The good news, well really it’s great news, is that I’m going to be just fine.
The bad news, and I say this with much frustration, is the tour which was scheduled to start next week will need to be postponed and rescheduled for September. Subsequently, we’ll also need to postpone the album release until September 18.
We can’t be at New Orleans’ Jazzfest this April but the already announced shows from June onwards with Chris Stapleton and Zac Brown Band will go on as planned.
Campbell postponed dates scheduled in April and May and will begin his tour on June 4. He’ll play New Orleans November 7 at One Eyed Jacks. Since we don’t know the nature of Campbell’s illness, we can’t know if concerns about coronavirus affected his decision, but he did postpone the dates at the end of flu season and choose to start in a squarely summer month.
If he made the decision with concerns about coronavirus in mind—and, I emphasize, this is speculation—it’s a reasonable decision. So far, people with compromised immune systems and adults over the age of 65 are more vulnerable to influenza-like viruses, and Campbell is 70.
Jazz Fest has relied heavily on mature artists over the years, and even though this year’s lineup includes some fresher faces such as Lizzo, Maggie Rogers, The Lumineers, and H.E.R., it also features a number of artists who fall in the demographic with the highest mortality rate for the coronavirus starting with The Who (Pete Townshend is 74, Roger Daltrey is 76). Mike Love of The Beach Boys, Bettye Lavette, Charlie Musslewhite, David Sanborn, Irma Thomas, George Porter Jr., Buddy Guy, Jimmy Cliff, Ellis Marsalis, Aaron Neville, Dead & Company’s Bob Weir, Ronald Isley, Stevie Nicks, John Prine, Chick Corea, and Zigaboo Modeliste are all over 70. If the coronavirus spreads as experts fear it will, it’s very possible that Campbell won’t be the only artist to pull out.

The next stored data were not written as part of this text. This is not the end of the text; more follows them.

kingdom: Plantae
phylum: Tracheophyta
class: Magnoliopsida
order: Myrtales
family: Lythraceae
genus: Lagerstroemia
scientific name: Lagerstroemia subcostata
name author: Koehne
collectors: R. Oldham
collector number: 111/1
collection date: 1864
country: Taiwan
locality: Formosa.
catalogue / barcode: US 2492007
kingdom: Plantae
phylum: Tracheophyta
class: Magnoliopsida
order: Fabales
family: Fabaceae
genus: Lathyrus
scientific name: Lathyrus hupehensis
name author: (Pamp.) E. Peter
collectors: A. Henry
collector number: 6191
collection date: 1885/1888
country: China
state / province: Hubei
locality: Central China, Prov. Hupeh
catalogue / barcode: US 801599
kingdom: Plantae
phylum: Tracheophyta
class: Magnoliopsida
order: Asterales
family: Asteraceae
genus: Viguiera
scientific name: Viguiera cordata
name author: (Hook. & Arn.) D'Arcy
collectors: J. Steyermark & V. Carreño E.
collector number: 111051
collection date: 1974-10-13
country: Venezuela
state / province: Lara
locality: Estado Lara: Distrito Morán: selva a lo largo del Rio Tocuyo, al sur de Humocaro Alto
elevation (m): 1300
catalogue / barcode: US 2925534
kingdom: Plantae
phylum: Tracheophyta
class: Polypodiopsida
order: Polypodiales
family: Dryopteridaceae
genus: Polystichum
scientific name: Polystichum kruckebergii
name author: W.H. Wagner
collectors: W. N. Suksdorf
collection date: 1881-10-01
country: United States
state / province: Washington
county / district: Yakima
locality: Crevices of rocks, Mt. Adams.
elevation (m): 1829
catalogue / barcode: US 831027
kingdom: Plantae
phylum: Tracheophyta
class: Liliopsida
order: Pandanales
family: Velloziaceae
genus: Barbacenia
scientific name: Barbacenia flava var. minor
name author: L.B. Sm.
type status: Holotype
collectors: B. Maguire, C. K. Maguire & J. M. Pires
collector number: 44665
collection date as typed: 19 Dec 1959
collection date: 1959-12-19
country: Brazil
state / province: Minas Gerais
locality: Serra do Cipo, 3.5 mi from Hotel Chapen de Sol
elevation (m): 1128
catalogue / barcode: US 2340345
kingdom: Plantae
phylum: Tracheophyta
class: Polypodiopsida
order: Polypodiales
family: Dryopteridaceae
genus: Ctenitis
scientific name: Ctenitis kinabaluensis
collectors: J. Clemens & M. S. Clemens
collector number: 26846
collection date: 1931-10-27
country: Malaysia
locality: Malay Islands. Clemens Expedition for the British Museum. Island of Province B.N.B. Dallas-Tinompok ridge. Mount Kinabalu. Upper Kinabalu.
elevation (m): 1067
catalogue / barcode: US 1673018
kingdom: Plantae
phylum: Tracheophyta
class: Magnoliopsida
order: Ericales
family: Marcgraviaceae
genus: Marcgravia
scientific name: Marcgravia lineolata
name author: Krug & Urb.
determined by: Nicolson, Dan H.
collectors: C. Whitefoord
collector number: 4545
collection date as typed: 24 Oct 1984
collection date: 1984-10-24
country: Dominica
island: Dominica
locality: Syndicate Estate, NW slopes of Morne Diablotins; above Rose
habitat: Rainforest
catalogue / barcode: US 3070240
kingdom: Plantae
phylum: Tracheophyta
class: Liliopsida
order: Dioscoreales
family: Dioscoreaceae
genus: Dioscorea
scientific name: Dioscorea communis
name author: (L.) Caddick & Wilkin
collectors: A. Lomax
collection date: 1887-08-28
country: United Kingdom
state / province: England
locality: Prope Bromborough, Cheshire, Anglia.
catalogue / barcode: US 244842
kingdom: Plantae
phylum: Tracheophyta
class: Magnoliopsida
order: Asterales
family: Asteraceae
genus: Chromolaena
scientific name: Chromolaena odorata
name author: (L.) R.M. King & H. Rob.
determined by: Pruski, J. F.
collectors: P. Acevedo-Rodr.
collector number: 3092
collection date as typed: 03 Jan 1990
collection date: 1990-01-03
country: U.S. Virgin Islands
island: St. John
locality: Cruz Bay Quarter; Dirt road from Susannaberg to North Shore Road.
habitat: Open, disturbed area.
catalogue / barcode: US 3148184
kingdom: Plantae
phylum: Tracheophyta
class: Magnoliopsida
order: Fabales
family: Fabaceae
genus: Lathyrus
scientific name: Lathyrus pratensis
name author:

Much of the festival’s core audience has grown up with it and is similarly in the demographic that has the most to fear from coronavirus. The World Health Organization studied deaths due to COVID-19 in China and found that they skew heavily toward older people. Right now, the overall mortality rate is pegged at 3.4 percent, but in the study of infections in China, the mortality rate was similar to that of the flu from infancy to 39 years old (0.2 percent). It jumps to 3.6 percent for those 60-69, 8 percent for those 70-79, and 14.8 percent for those 80 and older. Will those numbers scare away the Jazz Fest faithful? A good question. Rock ’n’ roll has always run hand in hand with a What me, worry? attitude, and those who have already bought tickets have a financial and emotional investment that may prompt them to be bold, but that may change when/if coronavirus becomes a present reality across the country. If they begin to signal that they won't attend Jazz Fest under these conditions, that might prompt Festival Productions to reconsider this year's festival. More likely though, any change will come from the city, just as SXSW and Ultra's cancellations came at the request of Austin and Miami's mayors.
At this point, the wait and see approach that Jazz Fest and French Quarter Fest are taking likely remains the only realistic one. Austin’s decision to cancel SXSW is absolutely a wake-up call for those who can't imagine New Orleans canceling its late spring festivals, but it doesn’t mean cancellation is inevitable.
Updated on March 8 at 9:12 a.m.
The number of states reporting at least one case of coronavirus infection has grown to 28, up from the 18 initially reported.
Updated March 9 at 8:59 a.m.
SXSW organizers announced that their insurance didn't cover a disease outbreak.